* **WHAT IS BEING ASKED**: Each record here should be printed again exactly; please leave its pictures out.

* **DATA EXCERPTS**:
◇ ◇ ◇ ◇ ◇

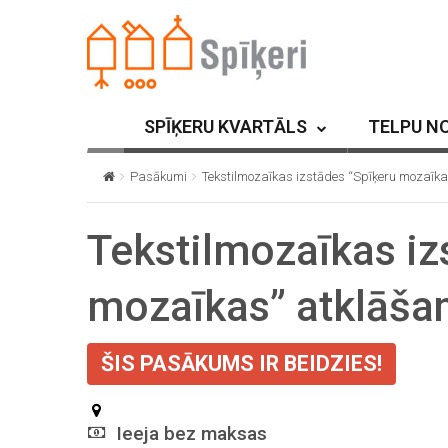
SPĪĶERU KVARTĀLS
TELPU N
Pasākumi
Tekstilmozaīkas izstādes “Spīķeru mozaīka
Tekstilmozaīkas iz
mozaīkas” atklāša
ŠIS PASĀKUMS IR BEIDZIES!
Ieeja bez maksas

◇ ◇ ◇ ◇ ◇

* **OUTPUT OF THE EXERCISE**:
SPĪĶERU KVARTĀLS
TELPU N
Pasākumi
Tekstilmozaīkas izstādes “Spīķeru mozaīka
Tekstilmozaīkas iz
mozaīkas” atklāša
ŠIS PASĀKUMS IR BEIDZIES!
Ieeja bez maksas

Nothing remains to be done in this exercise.